Task details
Repeat each record below exactly, omitting whatever pictures appear in it.

═════ Provided data

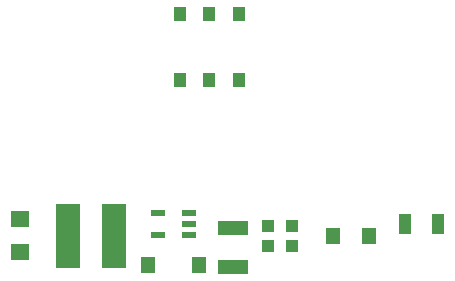
<source format=gbr>
G04 EAGLE Gerber RS-274X export*
G75*
%MOMM*%
%FSLAX34Y34*%
%LPD*%
%INSolderpaste Top*%
%IPPOS*%
%AMOC8*
5,1,8,0,0,1.08239X$1,22.5*%
G01*
%ADD10R,1.270000X1.470000*%
%ADD11R,2.150000X5.500000*%
%ADD12R,2.500000X1.200000*%
%ADD13R,1.600000X1.400000*%
%ADD14R,1.000000X1.100000*%
%ADD15R,1.200000X1.400000*%
%ADD16R,1.200000X0.550000*%
%ADD17R,1.000000X1.150000*%
%ADD18R,1.000000X1.800000*%


D10*
X-51500Y-95000D03*
X-8500Y-95000D03*
D11*
X-80800Y-70000D03*
X-119200Y-70000D03*
D12*
X20000Y-96500D03*
X20000Y-63500D03*
D13*
X-160000Y-84000D03*
X-160000Y-56000D03*
D14*
X50000Y-61500D03*
X50000Y-78500D03*
X70000Y-78500D03*
X70000Y-61500D03*
D15*
X105000Y-70000D03*
X135000Y-70000D03*
D16*
X-16999Y-69500D03*
X-16999Y-60000D03*
X-16999Y-50500D03*
X-43001Y-50500D03*
X-43001Y-69500D03*
D17*
X-25000Y61750D03*
X0Y61750D03*
X25000Y61750D03*
X-25000Y118250D03*
X0Y118250D03*
X25000Y118250D03*
D18*
X166000Y-60000D03*
X194000Y-60000D03*
M02*

</source>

══════════

Written answer
<source format=gbr>
G04 EAGLE Gerber RS-274X export*
G75*
%MOMM*%
%FSLAX34Y34*%
%LPD*%
%INSolderpaste Top*%
%IPPOS*%
%AMOC8*
5,1,8,0,0,1.08239X$1,22.5*%
G01*
%ADD10R,1.270000X1.470000*%
%ADD11R,2.150000X5.500000*%
%ADD12R,2.500000X1.200000*%
%ADD13R,1.600000X1.400000*%
%ADD14R,1.000000X1.100000*%
%ADD15R,1.200000X1.400000*%
%ADD16R,1.200000X0.550000*%
%ADD17R,1.000000X1.150000*%
%ADD18R,1.000000X1.800000*%


D10*
X-51500Y-95000D03*
X-8500Y-95000D03*
D11*
X-80800Y-70000D03*
X-119200Y-70000D03*
D12*
X20000Y-96500D03*
X20000Y-63500D03*
D13*
X-160000Y-84000D03*
X-160000Y-56000D03*
D14*
X50000Y-61500D03*
X50000Y-78500D03*
X70000Y-78500D03*
X70000Y-61500D03*
D15*
X105000Y-70000D03*
X135000Y-70000D03*
D16*
X-16999Y-69500D03*
X-16999Y-60000D03*
X-16999Y-50500D03*
X-43001Y-50500D03*
X-43001Y-69500D03*
D17*
X-25000Y61750D03*
X0Y61750D03*
X25000Y61750D03*
X-25000Y118250D03*
X0Y118250D03*
X25000Y118250D03*
D18*
X166000Y-60000D03*
X194000Y-60000D03*
M02*

</source>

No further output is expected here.